### Text passage

Landmarks (Blue Note)
Brian Blade & The Fellowship Band
Released April 29, 2014
Grammy Nominee for Best Jazz Instrumental Album 2015
YouTube:
https://music.youtube.com/watch?v=M4uXtnNiTfs&list=OLAK5uy_mcFHHzzD1TuvOjqgqDdTBFEFdve8ygMcs
Spotify:
https://open.spotify.com/album/5InHDZVvNbDDvq917BmMgT?si=-NHIErO9Rv-3MXEQ-IDM-g
About:
Landmarks, the fourth recording by Brian Blade & The Fellowship Band, marks their return to Blue Note Records, released in cooperation with the Shreveport, Louisiana based label, Mid-City Records. Brian chose to record seven of the ten compositions in his hometown of Shreveport at Blade Studios which was opened in 2011 by Brian’s older brother, the drummer and producer Brady Blade, Jr. Shreveport is an inland port city situated 40 miles south of Arkansas, 20 miles east of Texas, and 100 miles north of the Gulf Coast and its location makes it a sonic catchment basin for various Afro-diasporic strains—gospel, rhythm-and-blues, the blues as such and various iterations of jazz—and vernacular folk idioms that developed indigenously in the surrounding territories.

######
### Records

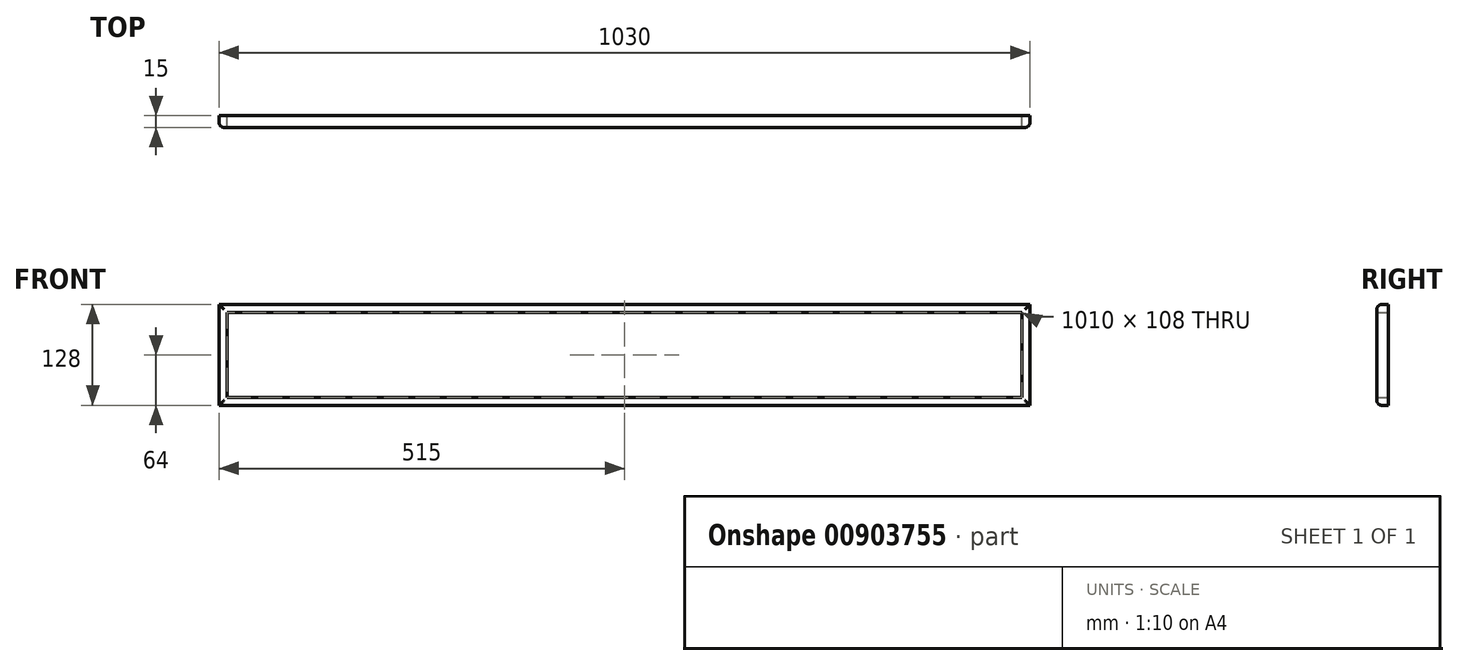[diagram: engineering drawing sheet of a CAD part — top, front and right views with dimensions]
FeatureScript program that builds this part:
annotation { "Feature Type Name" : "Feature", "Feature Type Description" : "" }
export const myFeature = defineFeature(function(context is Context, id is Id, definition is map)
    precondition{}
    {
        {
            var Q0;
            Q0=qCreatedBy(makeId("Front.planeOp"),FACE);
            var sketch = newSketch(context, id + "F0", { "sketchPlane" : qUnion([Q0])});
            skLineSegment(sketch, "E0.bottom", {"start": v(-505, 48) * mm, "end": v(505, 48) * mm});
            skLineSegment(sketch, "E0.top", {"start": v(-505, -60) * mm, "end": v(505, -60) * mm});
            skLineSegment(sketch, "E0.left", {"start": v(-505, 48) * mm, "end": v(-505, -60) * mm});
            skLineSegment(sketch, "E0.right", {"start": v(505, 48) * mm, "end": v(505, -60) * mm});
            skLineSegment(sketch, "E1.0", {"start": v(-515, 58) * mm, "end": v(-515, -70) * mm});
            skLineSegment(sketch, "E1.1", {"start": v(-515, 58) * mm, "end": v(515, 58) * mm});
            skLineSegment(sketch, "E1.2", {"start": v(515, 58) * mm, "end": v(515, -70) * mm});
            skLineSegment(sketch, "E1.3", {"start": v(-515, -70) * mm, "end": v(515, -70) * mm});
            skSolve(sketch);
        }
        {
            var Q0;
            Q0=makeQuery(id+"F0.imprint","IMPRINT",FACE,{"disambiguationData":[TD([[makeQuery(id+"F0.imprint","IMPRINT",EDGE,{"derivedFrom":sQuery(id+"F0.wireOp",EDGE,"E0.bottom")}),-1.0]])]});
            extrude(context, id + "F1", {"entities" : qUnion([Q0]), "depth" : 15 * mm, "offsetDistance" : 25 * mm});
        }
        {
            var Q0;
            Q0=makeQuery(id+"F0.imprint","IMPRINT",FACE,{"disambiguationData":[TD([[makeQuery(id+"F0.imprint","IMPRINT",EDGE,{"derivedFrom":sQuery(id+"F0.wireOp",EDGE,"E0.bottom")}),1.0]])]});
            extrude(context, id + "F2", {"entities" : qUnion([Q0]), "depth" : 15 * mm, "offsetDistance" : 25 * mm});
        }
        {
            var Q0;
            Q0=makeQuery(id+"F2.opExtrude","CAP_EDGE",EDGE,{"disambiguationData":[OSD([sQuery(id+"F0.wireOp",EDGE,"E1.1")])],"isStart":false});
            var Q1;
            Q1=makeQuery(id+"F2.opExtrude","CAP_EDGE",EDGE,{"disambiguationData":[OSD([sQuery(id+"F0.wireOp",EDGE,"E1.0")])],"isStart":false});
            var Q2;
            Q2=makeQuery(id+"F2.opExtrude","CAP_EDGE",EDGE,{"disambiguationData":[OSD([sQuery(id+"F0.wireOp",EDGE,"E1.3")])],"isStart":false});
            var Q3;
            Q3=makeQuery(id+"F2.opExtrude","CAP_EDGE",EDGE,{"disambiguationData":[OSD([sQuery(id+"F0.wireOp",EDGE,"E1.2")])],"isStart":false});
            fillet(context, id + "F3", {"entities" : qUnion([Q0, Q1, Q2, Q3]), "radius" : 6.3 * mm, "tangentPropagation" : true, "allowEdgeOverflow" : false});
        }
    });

######

**Work instructions**.
**a)** In the album page, translate this sentence into Spanish: "Brian chose to record seven of the ten compositions in his hometown of Shreveport at Blade Studios which was opened in 2011 by Brian’s older brother, the drummer and producer Brady Blade, Jr."
**b)** Collect every line of the listing that contains the string "sQuery", treating uppercase and lowercase as different.

**Answers to the tasks**.
**a)** Brian decidió grabar siete de las diez composiciones en su ciudad natal, Shreveport, en Blade Studios, que fue inaugurado en 2011 por el hermano mayor de Brian, el baterista y productor Brady Blade, Jr.

**b)**
            Q0=makeQuery(id+"F0.imprint","IMPRINT",FACE,{"disambiguationData":[TD([[makeQuery(id+"F0.imprint","IMPRINT",EDGE,{"derivedFrom":sQuery(id+"F0.wireOp",EDGE,"E0.bottom")}),-1.0]])]});
            Q0=makeQuery(id+"F0.imprint","IMPRINT",FACE,{"disambiguationData":[TD([[makeQuery(id+"F0.imprint","IMPRINT",EDGE,{"derivedFrom":sQuery(id+"F0.wireOp",EDGE,"E0.bottom")}),1.0]])]});
            Q0=makeQuery(id+"F2.opExtrude","CAP_EDGE",EDGE,{"disambiguationData":[OSD([sQuery(id+"F0.wireOp",EDGE,"E1.1")])],"isStart":false});
            Q1=makeQuery(id+"F2.opExtrude","CAP_EDGE",EDGE,{"disambiguationData":[OSD([sQuery(id+"F0.wireOp",EDGE,"E1.0")])],"isStart":false});
            Q2=makeQuery(id+"F2.opExtrude","CAP_EDGE",EDGE,{"disambiguationData":[OSD([sQuery(id+"F0.wireOp",EDGE,"E1.3")])],"isStart":false});
            Q3=makeQuery(id+"F2.opExtrude","CAP_EDGE",EDGE,{"disambiguationData":[OSD([sQuery(id+"F0.wireOp",EDGE,"E1.2")])],"isStart":false});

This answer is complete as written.